The Committee’s Observations on Division 8
The committee expresses its support for the development of a regulatory framework that is guided by the principles of simplicity, transparency, proportionality and fairness, in order to ensure competition and accelerate innovation. However, the committee has a few comments on the potential regulatory burden and timelines of the RPAA.
The committee believes that the RPAA would increase the regulatory burden on startups, which could be a disincentive for new entrants into the retail payments sector. However, the Electronic Transactions Association indicated that, while it may initially seem like a burden for small fintechs, the RPAA will provide certainty and clarity for these companies and ensure their safety and soundness for consumers.

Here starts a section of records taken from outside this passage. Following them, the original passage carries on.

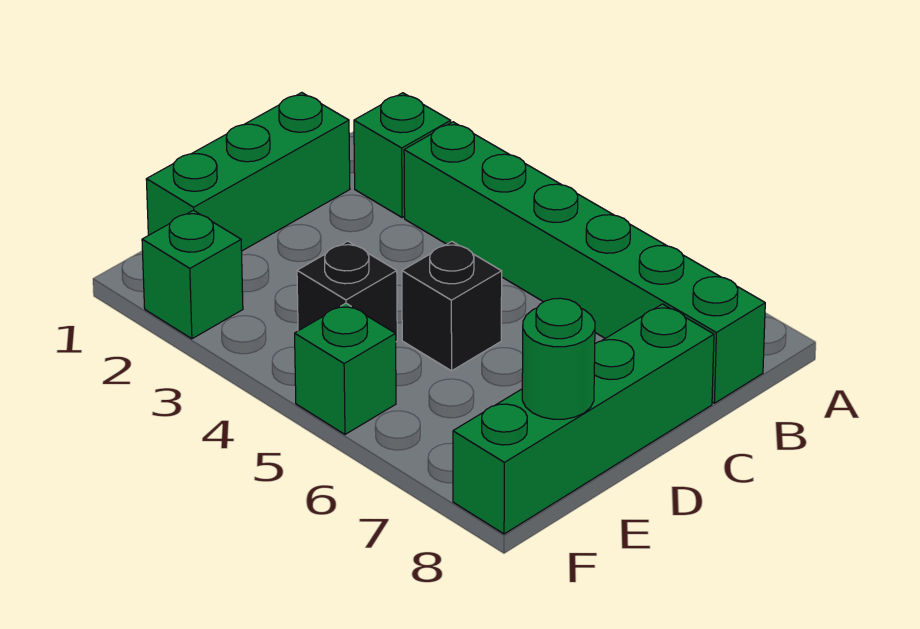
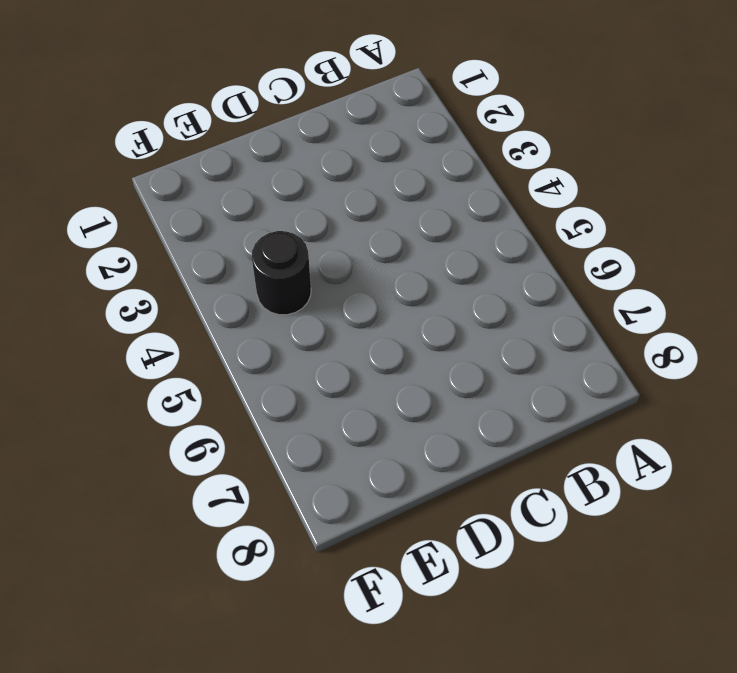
black 1x1 round brick [252,231,311,315] -> black 1x1 brick [297,241,397,341]
none -> green 1x1 brick [354,93,451,218]
none -> green 1x6 brick [404,122,765,403]

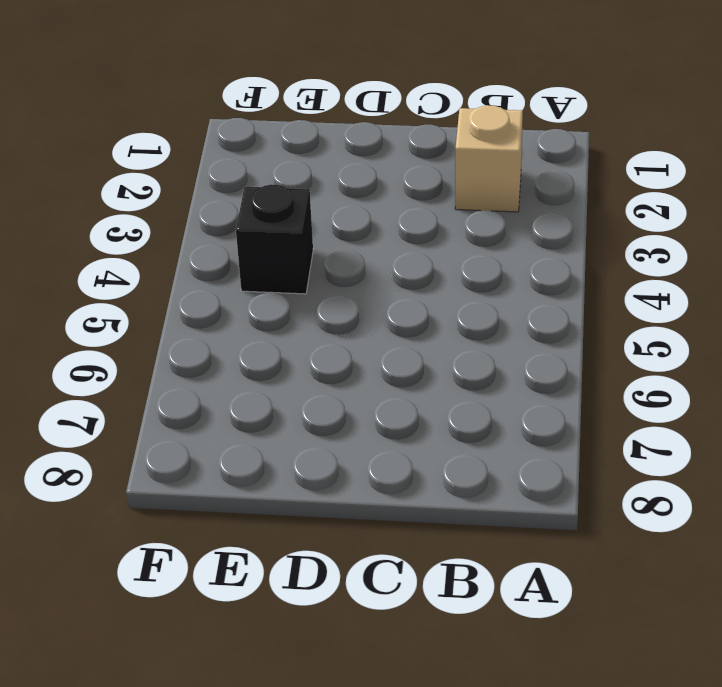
tan 1x1 brick [455,105,523,212] -> green 1x1 brick [354,93,451,218]
none -> green 1x6 brick [404,122,765,403]
none -> green 1x3 brick [146,93,350,251]

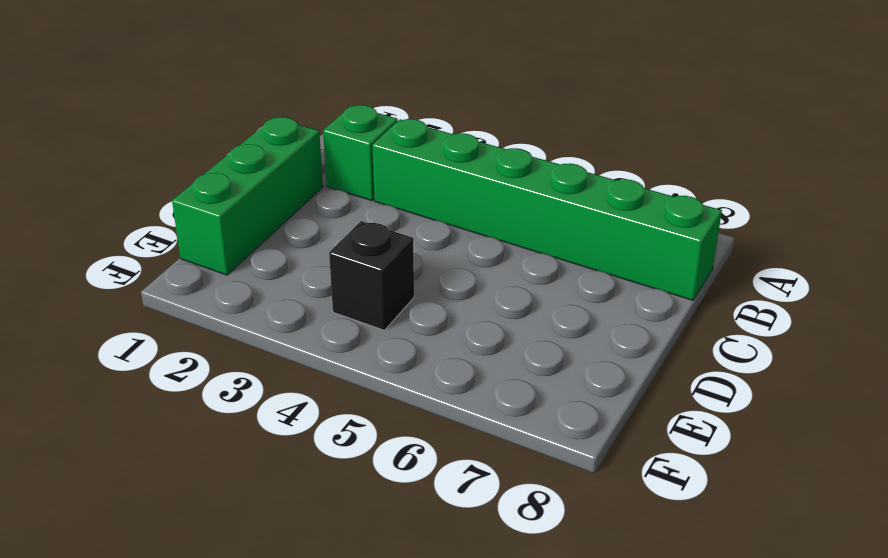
none -> green 1x4 brick [453,304,714,534]
none -> black 1x1 brick [402,242,502,371]

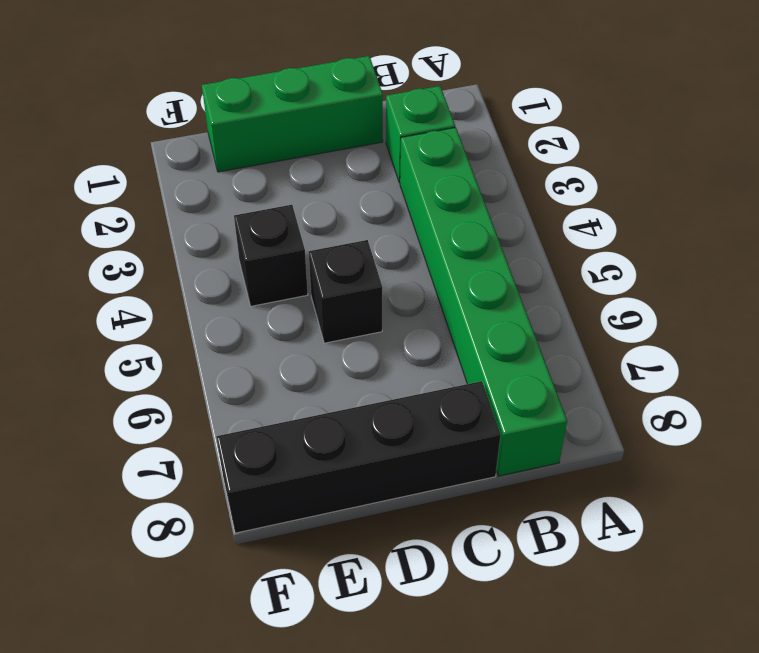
black 1x4 brick [216,381,501,533] -> green 1x4 brick [453,304,714,534]
none -> green 1x1 brick [142,210,243,339]
none -> green 1x1 brick [295,303,396,434]

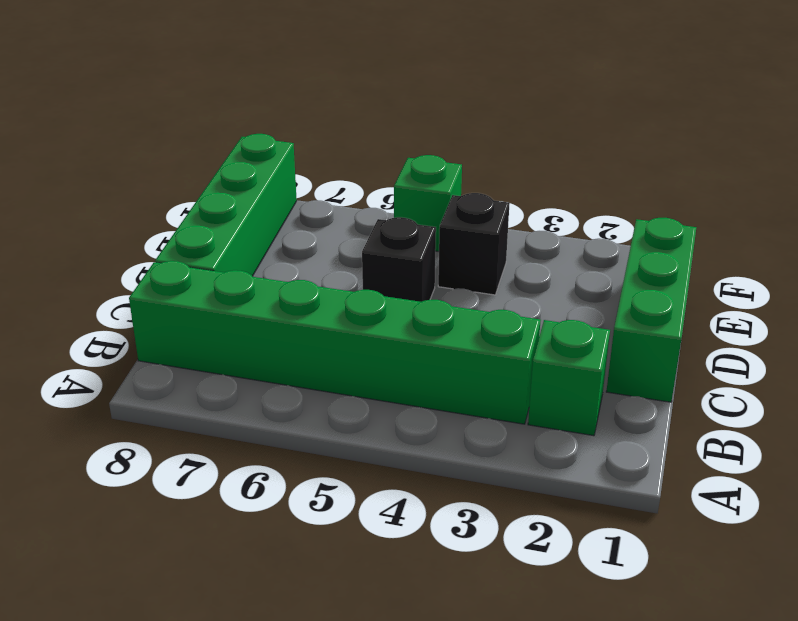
none -> green 1x1 brick [142,210,243,339]
none -> green 1x1 round brick [522,298,595,419]

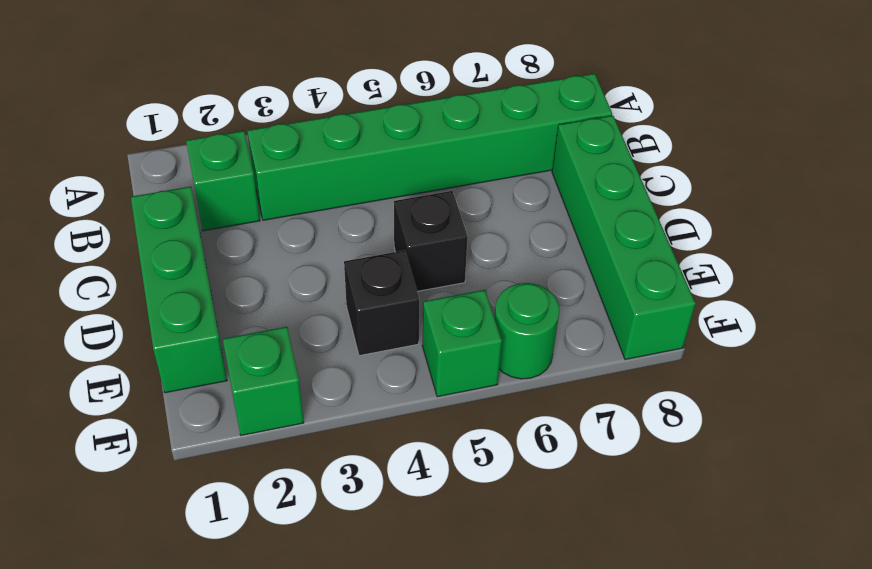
green 1x1 round brick [494,283,560,379] -> green 1x1 round brick moved to [522,298,595,419]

As well, the Bank of Canada stated that the RPAA is largely in line with existing industry standards, such as the International Organization for Standardization (ISO) or payment card industry standards. The committee encourages the federal government to draft the regulations in such a way as to keep the complexity and costs of complying low and to ensure they are proportional to the risks that payment service providers present.
The committee is also concerned that Canada is far behind other countries, such as the United Kingdom, Australia and the European Union, in implementing legislation that would foster growth and competition in Canada’s fintech sector. The PayTechs of Canada Association suggested that some fintechs engaged in the payments sector are considering simply exiting the Canadian market to operate in those jurisdictions that offer a more competitive environment and regulatory certainty. The committee notes that while the RPAA would address the regulation of payments, opening access for fintechs to the payments systems, establishing an open banking framework and updating data privacy legislation are also urgently needed.
In the view of the committee, examining the RPAA’s broad legal framework is difficult in the absence of crucial details such as the fee structure and what will be set out in the regulations. The committee suggests that the Department of Finance provide Parliament with a more complete package about proposed legislation prior to tabling it in a bill.
Lastly, according to the Department of Finance Canada, the RPAA will not be brought into force for at least two more years, as regulations and guidance still have to be prepared. The Department also indicated that this time is needed for the implementation of Canada’s new real-time payments system, the Real-Time Rail, by Payments Canada and for additional consultations to occur. The committee notes that, given the fast-paced evolution of the industry during the pandemic, the finalized version of the RPAA may be outdated by the time regulations and guidance are completed by the Department. The committee encourages the federal government to continue consultations with relevant stakeholders but strongly urges the Department of Finance to bring the RPAA into force as soon as possible.
Division 9 of Part 4 proposes legislative amendments to the Pension Benefits Standards Act, 1985 that would establish a revised framework for multi-employer negotiated contribution pension plans and grant new regulation-making powers to the Governor-in-Council with respect to these plans.
The Committee’s Observations on Division 9
According to the Department of Finance, forthcoming regulations will remove solvency funding requirements, which will help these plans provide more sustainable benefits without having to move to benefit reductions while plans are ongoing. Given our country’s changing demographics and aging population, the committee welcomes changes that seek to strengthen governance, transparency and the sustainability of pension plan benefits. The committee encourages the government to ensure that the regulations allow for proper monitoring and long-term planning of negotiated contribution pension plans so that these plans are sustainable, protected and guaranteed.
The committee has no material observations regarding Divisions 1, 2, 3 and 4 of Part 4.